The Resource Management Amendment Bill 2019 has now been introduced, together with a comprehensive review of the resource management system. together with a comprehensive review of the resource management system. Farmers should be aware of significant new national policy guidance under development, including:
• a draft national policy statement on highly productive land; and
• a raft of reforms directed at improving freshwater quality, which includes a revised National Policy Statement on Freshwater Management (“NPS-FM”), a new National Environmental Standard for Freshwater (“NES-F”) and draft stock exclusion regulations.
These have all been released in draft form and are at various stages of the consultation process, so changes are likely to be made in response to submissions. Many farmers will be impacted and it will be important for farmers to participate as much as possible in the submission and consultation process. One of the major proposals includes a new planning process for freshwater.
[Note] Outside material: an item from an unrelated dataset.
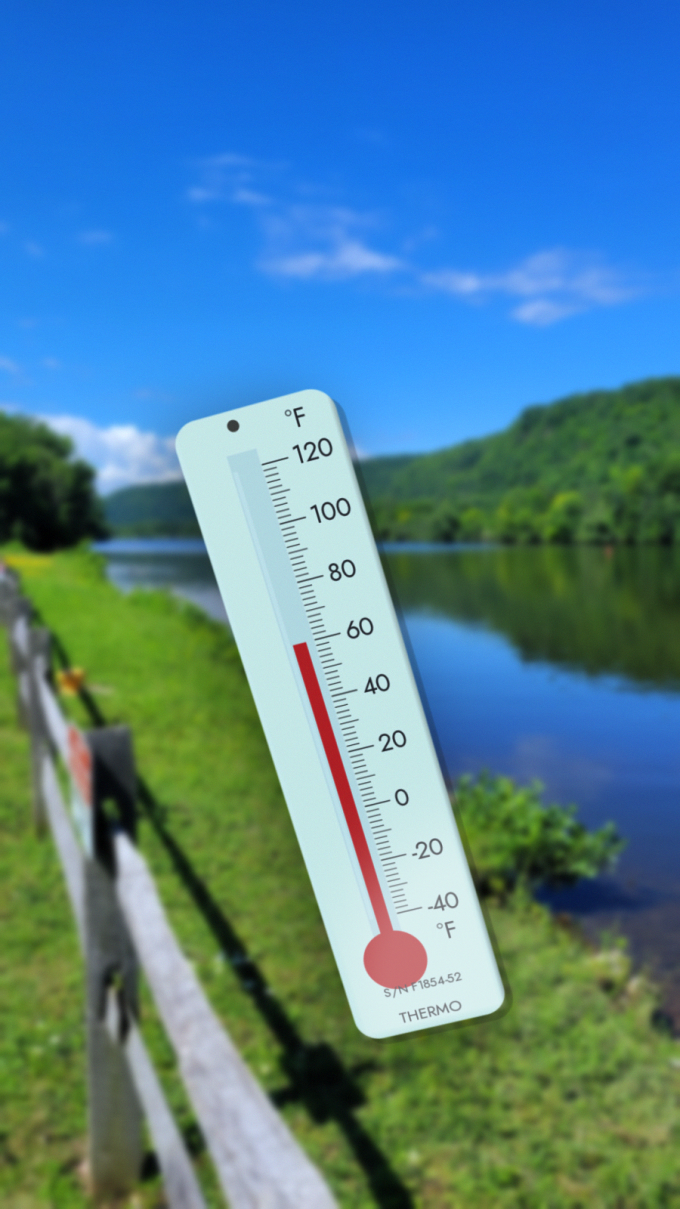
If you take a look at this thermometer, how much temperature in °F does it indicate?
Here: 60 °F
The main elements of that process include:
• councils being required to notify changes to their Regional Policy Statements and Regional Plans (freshwater planning instruments) to implement the NPS-FM by 31 December 2023 and make final decisions on those changes by 31 December 2025. This will focus attention on addressing diffuse discharges of nutrients to land and water. Regional councils will need to establish ways to monitor progress towards achieving freshwater targets and develop action plans where there has been a decline in the quality of a freshwater body.
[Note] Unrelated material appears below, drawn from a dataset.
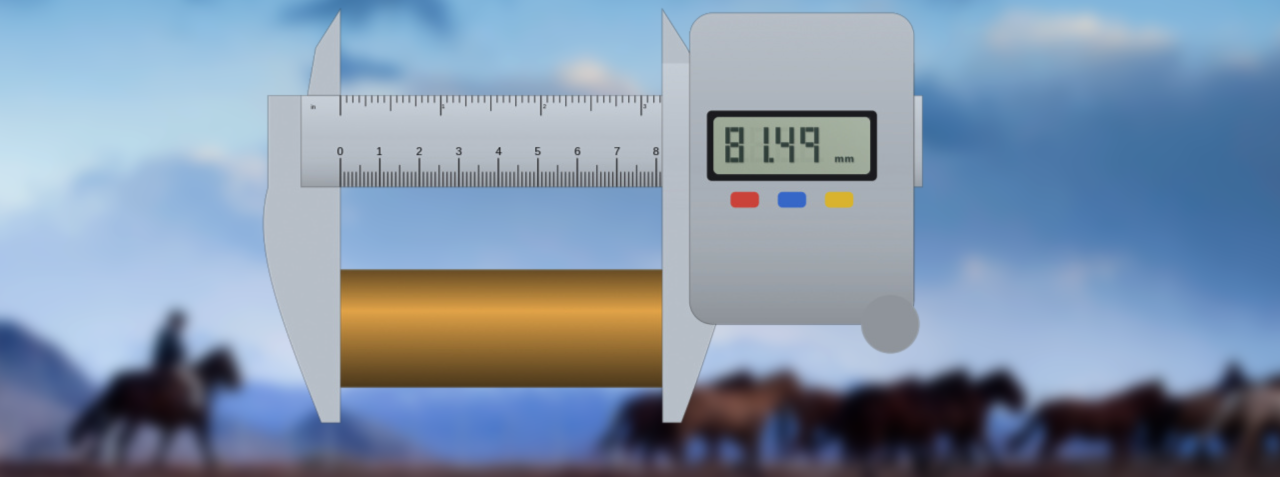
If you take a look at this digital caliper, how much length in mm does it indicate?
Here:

• the Chief Freshwater Commissioner determining the timing and composition of freshwater hearing panels, as appropriate to the freshwater planning instrument in respect of which submissions are to be heard.
• freshwater hearings panels comprising up to 5 freshwater hearings commissioners, with the ability to direct conferencing of experts, appointing of special advisers, cross-examination and mediation.
• It is expected that the proposals for improving freshwater management will be relatively controversial and will receive significant attention during the select committee process. In terms of changes to farming practices, it is likely that NES –F will require all farmers and growers to have a freshwater risk management plan by 2025, and from 2020 stronger evidence will be required to support applications for new irrigation and dairy conversions. Quite apart from the importance of farmers being mobilised to become involved with the select committee process, it will also be prudent to get input from specialist advisers on winter grazing, feedlots, stock holding areas, fencing and related issues, to ensure that all affected parties are fully informed of all recent (and upcoming) changes that could impact farming operations.